Fussball UEFA Champions League - FC Porto vs Leipzig - 3:1 (Getty Images/O. Passos)

Nicht viele internationale Erfolgserlebnisse für RB Leipzig

Europapokal-Euphorie schnell verflogen

Das Abschneiden der Bundesligisten im Europapokal ist - mit Ausnahme der Bayern, die nach dem Trainerwechsel zu Jupp Heynckes die Kurve bekamen - katastrophal. Zuletzt war die Liga in der Saison 2008/2009 mit nur einem Verein in der ersten K.o.-Runde der Champions League vertreten, auch damals hielten die Münchener die deutsche Fahne hoch. Noch 2013 war die Europapokal-Euphorie groß, der FC Bayern und Borussia Dortmund bestritten das Finale. Und viele Experten erwarteten damals eine Dominanz der deutschen Vereine in Europa auf Jahre hin. Doch es kam anders: Zwar erreichten die Bayern dreimal in Serie das Halbfinale der Champions League, scheiterten aber stets an spanischen Vereinen, in der vergangenen Saison sogar schon im Viertelfinale. In der Europa League sah es noch schlechter aus: In den letzten vier Spielzeiten war für die Bundesliga spätestens das Viertelfinale Endstation. Als Abräumer erwies sich seit 2013 die spanische Primera Division mit sieben von acht möglichen Titeln. Lediglich Manchester United durchbrach in der vergangenen Saison mit dem Triumph in der Europa League die spanische Phalanx.

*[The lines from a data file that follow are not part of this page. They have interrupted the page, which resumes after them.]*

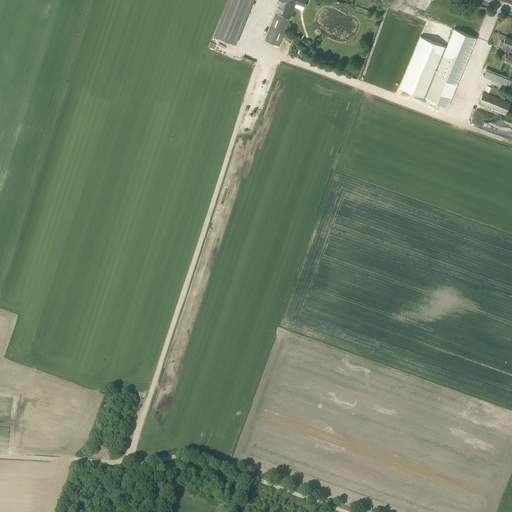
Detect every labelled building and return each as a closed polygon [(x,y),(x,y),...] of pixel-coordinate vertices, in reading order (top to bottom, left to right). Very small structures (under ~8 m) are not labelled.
[(228,0),(214,36),(236,44),(253,0),(228,0)] [(296,3),(304,6),(306,0),(279,0),(282,1),(278,13),(277,12),(265,41),(279,46),(296,3)] [(448,107),(459,80),(476,38),(454,28),(447,47),(421,36),(400,87),(448,107)] [(301,37),(300,40),(305,43),(307,46),(310,46),(312,43),(310,40),(307,40),(301,37)] [(511,46),(511,43),(511,39),(506,37),(503,43),(502,42),(501,44),(500,45),(499,47),(509,51),(511,46)] [(499,75),(496,81),(506,85),(509,79),(499,75)] [(506,114),(511,103),(484,92),(479,103),(506,114)]
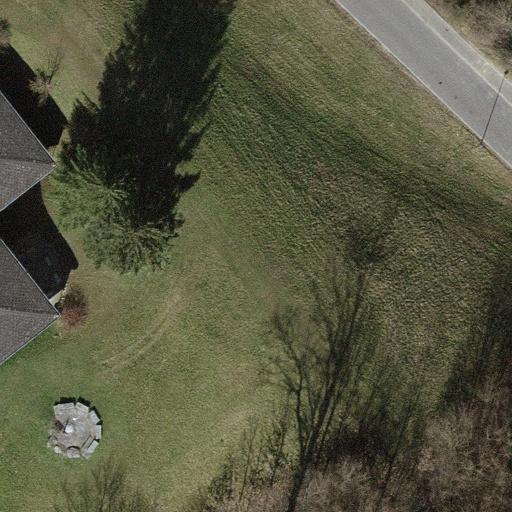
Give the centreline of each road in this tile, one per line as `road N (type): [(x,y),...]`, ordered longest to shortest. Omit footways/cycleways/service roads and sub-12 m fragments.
road 1 (track): [(59,0),(241,261),(431,467)]
road 2 (residential): [(369,0),(511,135)]
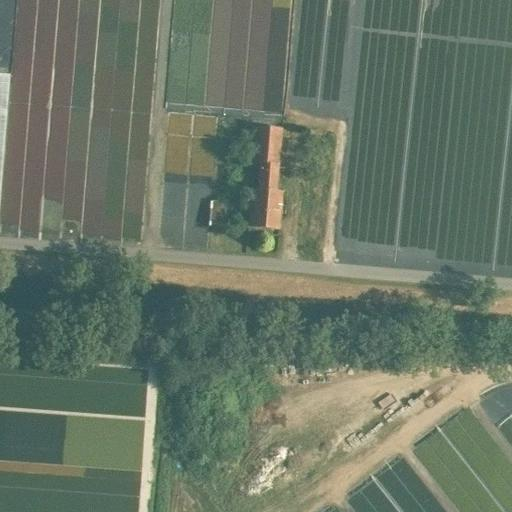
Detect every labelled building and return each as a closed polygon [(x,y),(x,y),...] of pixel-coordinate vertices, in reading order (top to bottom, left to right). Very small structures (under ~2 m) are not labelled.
[(15,10),(15,15),(116,14),(116,0),(30,0),(31,10),(15,10)] [(290,0),(189,0),(181,103),(281,111),(290,0)] [(0,198),(10,75),(0,74),(0,198)] [(280,129),(256,127),(253,163),(259,164),(277,165),(280,129)] [(277,165),(259,164),(257,190),(251,190),(248,228),(278,230),(281,192),(275,192),(277,165)] [(225,203),(210,202),(208,224),(223,225),(225,203)]
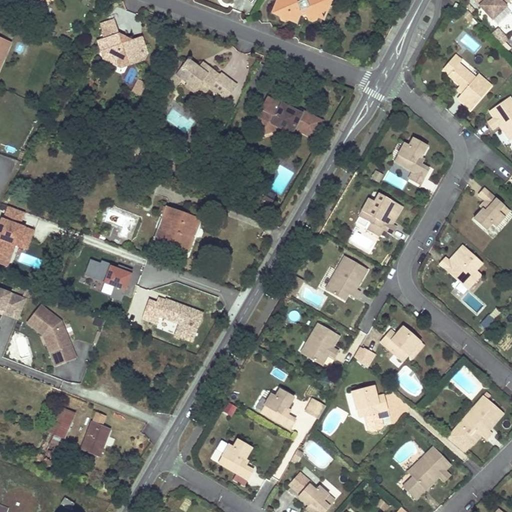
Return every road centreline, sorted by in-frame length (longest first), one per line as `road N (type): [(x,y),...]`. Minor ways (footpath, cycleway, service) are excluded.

Hinter Zypern und Österreich

Europa League - S.C. Braga vs 1899 Hoffenheim (Reuters/M. Vidal)

Lange Gesichter bei Hoffenheim (hier in Braga)

In der Fünfjahreswertung der UEFA ist Deutschland auf Platz vier hinter Spanien, England und Italien abgerutscht - und verliert weiter an Boden: In der Wertung der laufenden Saison liegt die Bundesliga nur auf Platz elf und hat weniger als die Hälfte an Punkten geholt (6714) wie die führenden Engländer (15.785). Selbst kleine Fußballnationen wie Zypern (7000) und Österreich (6750) waren erfolgreicher. Bundestrainer Joachim Löw schlug schon im Oktober Alarm. "Wenn man zurückgeht in diesem Jahrhundert, sieht man, dass die deutschen Klubs nicht allzu viele Titel geholt haben. Wenn jetzt jemand sagt, die Bundesliga ist die beste Liga überhaupt, dann sollte man sich hinterfragen", sagte der Weltmeister-Coach.

Wenig Innovation

Neue taktische Ideen und Spielsysteme werden in den spanischen oder englischen Vereinen entwickelt und ausprobiert, nicht aber in der Bundesliga -  trotz eines schier unerschöpflichen Pools an Talenten, um die Deutschland in ganz Europa beneidet wird. Der Eindruck drängt sich auf, dass die Bundesliga in ihrem eigenen Saft brät. Die Europa League wird von den meisten Vereinen eher als lästige Pflicht empfunden. In die finanziell wesentlich lukrativere Champions League wollen alle, doch mithalten können sie dort nicht. Mit Ausnahme der Bayern.